Use deep learning to give back time and money to business
Jason Smith, CEO and Co-Founder of Klue, a downtown Vancouver company that helps businesses use data to stay on top of the competition
“I would invest even more deeply in machine learning, in particular neurolinguistic programming. I would launch several academic research experiments to advance the field of NLP, hire the best talent in the world (including acquiring entire teams) and give them carte blanche to solve a problem that I think will be relevant to the foundation of helping every business in the world: extract and summarize meaningful and hyper-personalized information from billions of unstructured data pools on the web and within corporate repositories and tools such as Slack, Salesforce, Zoom records, and emails.

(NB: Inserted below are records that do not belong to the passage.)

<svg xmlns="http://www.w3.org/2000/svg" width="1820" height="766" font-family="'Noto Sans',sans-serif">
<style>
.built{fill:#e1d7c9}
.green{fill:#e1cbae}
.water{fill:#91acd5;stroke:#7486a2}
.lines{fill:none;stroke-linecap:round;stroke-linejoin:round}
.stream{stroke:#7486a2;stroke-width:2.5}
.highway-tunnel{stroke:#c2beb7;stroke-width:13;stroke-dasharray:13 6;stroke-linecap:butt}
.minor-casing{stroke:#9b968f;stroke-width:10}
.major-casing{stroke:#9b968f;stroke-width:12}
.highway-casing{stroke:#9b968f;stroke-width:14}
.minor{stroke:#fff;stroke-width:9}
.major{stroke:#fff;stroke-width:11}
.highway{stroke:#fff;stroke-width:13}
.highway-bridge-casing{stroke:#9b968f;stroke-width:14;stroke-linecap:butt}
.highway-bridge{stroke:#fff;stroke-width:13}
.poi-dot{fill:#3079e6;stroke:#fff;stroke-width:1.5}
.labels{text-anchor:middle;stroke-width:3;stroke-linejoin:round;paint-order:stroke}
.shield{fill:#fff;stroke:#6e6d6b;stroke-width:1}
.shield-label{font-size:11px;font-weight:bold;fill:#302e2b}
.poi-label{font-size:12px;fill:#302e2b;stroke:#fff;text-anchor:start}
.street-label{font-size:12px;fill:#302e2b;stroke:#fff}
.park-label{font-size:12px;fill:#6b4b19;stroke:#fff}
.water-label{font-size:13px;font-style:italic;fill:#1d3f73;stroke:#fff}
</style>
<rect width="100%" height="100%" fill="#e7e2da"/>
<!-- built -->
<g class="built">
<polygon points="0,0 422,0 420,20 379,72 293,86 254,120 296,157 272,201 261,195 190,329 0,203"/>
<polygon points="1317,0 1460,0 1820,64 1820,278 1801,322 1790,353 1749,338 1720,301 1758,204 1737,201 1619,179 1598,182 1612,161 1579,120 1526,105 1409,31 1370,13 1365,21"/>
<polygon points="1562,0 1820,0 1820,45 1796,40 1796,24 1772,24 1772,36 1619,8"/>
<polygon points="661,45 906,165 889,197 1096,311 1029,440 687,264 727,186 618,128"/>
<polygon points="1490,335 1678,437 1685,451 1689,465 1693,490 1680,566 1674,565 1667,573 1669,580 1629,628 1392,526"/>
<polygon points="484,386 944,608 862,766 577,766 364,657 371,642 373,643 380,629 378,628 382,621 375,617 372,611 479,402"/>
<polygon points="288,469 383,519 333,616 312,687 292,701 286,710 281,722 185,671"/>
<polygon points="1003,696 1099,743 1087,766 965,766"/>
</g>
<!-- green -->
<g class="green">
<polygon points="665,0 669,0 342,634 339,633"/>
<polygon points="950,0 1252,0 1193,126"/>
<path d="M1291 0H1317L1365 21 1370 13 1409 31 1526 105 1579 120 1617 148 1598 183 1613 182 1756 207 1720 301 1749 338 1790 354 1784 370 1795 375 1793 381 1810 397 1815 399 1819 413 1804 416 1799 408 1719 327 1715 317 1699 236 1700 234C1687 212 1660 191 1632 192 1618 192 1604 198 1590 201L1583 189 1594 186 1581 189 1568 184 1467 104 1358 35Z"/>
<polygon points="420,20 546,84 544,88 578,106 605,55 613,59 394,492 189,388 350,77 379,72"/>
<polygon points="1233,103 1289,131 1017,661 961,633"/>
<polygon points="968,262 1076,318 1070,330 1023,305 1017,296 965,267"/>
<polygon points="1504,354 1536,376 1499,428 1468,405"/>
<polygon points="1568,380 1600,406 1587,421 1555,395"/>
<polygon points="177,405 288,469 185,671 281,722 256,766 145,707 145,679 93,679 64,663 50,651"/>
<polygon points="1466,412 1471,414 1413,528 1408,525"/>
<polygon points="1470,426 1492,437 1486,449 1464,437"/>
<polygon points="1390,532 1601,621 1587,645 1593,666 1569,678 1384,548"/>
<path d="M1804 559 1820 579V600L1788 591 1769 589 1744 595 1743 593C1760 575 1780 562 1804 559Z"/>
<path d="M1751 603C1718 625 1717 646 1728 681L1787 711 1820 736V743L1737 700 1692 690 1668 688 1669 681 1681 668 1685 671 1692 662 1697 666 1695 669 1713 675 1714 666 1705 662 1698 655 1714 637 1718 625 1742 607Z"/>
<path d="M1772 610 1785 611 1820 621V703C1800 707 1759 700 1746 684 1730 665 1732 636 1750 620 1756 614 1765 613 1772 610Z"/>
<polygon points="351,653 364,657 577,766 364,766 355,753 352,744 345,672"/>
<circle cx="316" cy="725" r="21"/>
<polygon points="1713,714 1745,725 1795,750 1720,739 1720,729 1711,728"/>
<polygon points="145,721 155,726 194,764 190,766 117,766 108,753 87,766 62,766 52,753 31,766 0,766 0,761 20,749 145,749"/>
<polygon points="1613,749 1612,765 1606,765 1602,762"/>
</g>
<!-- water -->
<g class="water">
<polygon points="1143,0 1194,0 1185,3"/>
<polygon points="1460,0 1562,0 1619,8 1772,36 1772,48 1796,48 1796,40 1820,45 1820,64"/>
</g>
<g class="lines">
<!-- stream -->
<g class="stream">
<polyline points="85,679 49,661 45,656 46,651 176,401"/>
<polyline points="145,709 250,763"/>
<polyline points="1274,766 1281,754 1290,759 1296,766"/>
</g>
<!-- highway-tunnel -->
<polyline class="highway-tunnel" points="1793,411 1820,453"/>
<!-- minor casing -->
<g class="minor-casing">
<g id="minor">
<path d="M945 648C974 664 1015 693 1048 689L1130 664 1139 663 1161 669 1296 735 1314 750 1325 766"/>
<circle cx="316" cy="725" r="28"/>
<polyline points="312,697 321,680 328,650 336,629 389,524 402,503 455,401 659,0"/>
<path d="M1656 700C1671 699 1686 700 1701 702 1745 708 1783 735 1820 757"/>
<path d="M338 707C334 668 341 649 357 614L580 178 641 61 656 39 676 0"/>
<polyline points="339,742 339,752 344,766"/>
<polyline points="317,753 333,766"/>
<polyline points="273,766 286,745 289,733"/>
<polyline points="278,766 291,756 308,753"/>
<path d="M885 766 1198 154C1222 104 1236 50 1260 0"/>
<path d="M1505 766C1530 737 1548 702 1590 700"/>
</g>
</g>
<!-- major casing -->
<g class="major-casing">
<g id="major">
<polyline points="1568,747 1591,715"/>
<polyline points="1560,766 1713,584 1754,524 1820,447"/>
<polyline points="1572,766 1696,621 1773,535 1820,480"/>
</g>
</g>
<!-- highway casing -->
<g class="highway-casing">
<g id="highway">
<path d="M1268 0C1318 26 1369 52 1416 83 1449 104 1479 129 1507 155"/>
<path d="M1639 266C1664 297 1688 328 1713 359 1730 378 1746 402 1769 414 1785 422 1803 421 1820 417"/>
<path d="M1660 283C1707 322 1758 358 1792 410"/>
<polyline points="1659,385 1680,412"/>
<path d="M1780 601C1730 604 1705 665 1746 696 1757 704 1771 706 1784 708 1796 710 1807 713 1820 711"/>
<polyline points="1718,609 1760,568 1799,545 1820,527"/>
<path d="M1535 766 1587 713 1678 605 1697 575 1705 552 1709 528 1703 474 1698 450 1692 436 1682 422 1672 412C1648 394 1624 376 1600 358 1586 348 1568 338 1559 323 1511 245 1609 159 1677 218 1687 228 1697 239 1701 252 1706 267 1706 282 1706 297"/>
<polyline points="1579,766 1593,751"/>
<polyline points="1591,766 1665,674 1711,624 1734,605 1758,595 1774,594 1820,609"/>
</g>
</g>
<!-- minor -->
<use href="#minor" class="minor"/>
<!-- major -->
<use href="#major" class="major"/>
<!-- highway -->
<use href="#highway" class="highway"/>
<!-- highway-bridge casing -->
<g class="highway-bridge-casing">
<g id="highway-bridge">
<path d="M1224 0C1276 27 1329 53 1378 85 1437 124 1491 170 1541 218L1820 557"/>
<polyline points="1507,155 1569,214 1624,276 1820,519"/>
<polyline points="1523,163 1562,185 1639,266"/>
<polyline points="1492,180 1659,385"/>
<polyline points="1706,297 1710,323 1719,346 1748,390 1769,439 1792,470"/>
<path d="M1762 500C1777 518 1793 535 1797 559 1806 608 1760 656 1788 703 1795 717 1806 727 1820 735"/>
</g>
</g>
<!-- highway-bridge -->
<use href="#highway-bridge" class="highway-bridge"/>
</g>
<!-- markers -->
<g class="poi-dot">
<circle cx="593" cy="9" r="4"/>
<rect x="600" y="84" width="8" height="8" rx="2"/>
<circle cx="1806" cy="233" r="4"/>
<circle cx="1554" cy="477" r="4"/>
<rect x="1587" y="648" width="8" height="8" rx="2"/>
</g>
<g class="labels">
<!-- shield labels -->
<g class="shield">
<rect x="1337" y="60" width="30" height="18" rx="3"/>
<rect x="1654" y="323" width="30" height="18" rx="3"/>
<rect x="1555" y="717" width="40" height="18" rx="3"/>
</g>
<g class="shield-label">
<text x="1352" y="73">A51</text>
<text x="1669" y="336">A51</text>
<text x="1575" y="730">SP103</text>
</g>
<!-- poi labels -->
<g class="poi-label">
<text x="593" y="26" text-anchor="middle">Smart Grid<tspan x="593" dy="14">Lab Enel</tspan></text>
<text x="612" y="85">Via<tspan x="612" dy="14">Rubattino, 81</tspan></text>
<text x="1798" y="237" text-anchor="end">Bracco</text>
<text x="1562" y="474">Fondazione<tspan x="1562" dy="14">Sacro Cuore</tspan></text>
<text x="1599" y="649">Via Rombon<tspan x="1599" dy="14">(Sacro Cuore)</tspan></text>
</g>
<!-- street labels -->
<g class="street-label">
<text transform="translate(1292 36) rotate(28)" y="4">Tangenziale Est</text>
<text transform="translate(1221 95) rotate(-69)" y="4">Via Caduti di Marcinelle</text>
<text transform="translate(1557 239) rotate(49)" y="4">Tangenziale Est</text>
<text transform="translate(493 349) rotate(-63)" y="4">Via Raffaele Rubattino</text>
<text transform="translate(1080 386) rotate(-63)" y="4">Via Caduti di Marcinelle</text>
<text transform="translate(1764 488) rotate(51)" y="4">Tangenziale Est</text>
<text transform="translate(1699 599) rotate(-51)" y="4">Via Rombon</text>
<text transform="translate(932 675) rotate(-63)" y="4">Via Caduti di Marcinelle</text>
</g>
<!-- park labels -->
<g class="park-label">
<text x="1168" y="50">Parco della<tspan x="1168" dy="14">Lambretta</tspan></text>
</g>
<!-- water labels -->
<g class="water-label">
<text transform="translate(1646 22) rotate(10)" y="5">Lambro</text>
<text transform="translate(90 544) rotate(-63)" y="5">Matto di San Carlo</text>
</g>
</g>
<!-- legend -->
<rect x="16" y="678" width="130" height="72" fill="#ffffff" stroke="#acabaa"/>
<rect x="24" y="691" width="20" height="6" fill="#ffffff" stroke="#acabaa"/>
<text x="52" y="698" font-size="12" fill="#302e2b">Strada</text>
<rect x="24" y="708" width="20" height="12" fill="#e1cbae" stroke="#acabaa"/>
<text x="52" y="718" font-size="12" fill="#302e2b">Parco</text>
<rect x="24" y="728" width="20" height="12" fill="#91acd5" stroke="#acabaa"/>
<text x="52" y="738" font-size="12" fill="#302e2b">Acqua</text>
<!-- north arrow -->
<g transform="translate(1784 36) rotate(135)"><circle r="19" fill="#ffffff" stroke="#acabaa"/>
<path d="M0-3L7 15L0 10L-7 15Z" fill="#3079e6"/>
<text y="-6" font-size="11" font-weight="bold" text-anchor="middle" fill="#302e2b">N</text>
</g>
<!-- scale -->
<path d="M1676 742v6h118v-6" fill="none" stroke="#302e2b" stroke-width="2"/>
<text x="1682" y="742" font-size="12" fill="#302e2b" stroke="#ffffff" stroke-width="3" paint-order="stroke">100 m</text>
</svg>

“The business world is drowning in data and more and more are piling up every day. Eighty percent or more of it is unstructured… That would eliminate billions of wasted hours each week and translate into trillions of economic benefits around the world. “
Create Best-In-Class Chatbots to Make Financial Customer Service Much Easier
Nat Cartwright, Director of Operations at Finn.ai, who builds conversational chatbots for banks
“I would invest to make sure every potential customer is aware of our product. Today we have a top notch virtual assistant designed to be optimized for retail banking that delivers incredible results through the hard work and dedication of our team. Our biggest challenge is to match the budgets of our competitors to market our product as widely as we would like… I would invest heavily in growth and take advantage of all the tools and processes that we have built to extend our products to sectors verticals beyond retail banking.
“I see retail banking virtual assistants as a way to deliver financial services – including financial education – in a way that allows more people to access extended levels of service.”
Making our living spaces better for people and the planet
Arman Mottaghi, CEO of Lambda Science, which has an AI-powered tool to help with energy-efficient construction
“We would invest money in facilitating home energy retrofits. There is a great demand in the market, but people generally do not receive clear and actionable information on how to improve their living space.
“It could have a big impact on the planet. The reductions in carbon emissions would be unprecedented. Plus, the average person spends most of their time indoors, even before the pandemic. Thus, people will benefit from healthier and more comfortable living spaces.
Use AI to create better emotional experiences
Jason Zerbin, co-founder of Spliqs, offering an AI powered app that helps everyone be a music maker
“We are at the start of our journey to augment the human experience and neurology using audio and AI. With access to such significant funding, we would direct it first to strengthening our team. In particular, we would work to hire a diverse set of individuals with unique perspectives on product design and marketing processes … Then, we would seek to develop the core technology into a cross-platform solution that could be used in businesses. Web, Mac and Android spaces. This type of funding would further enhance the ability of the technology to target specific emotions and brain states and produce profound changes.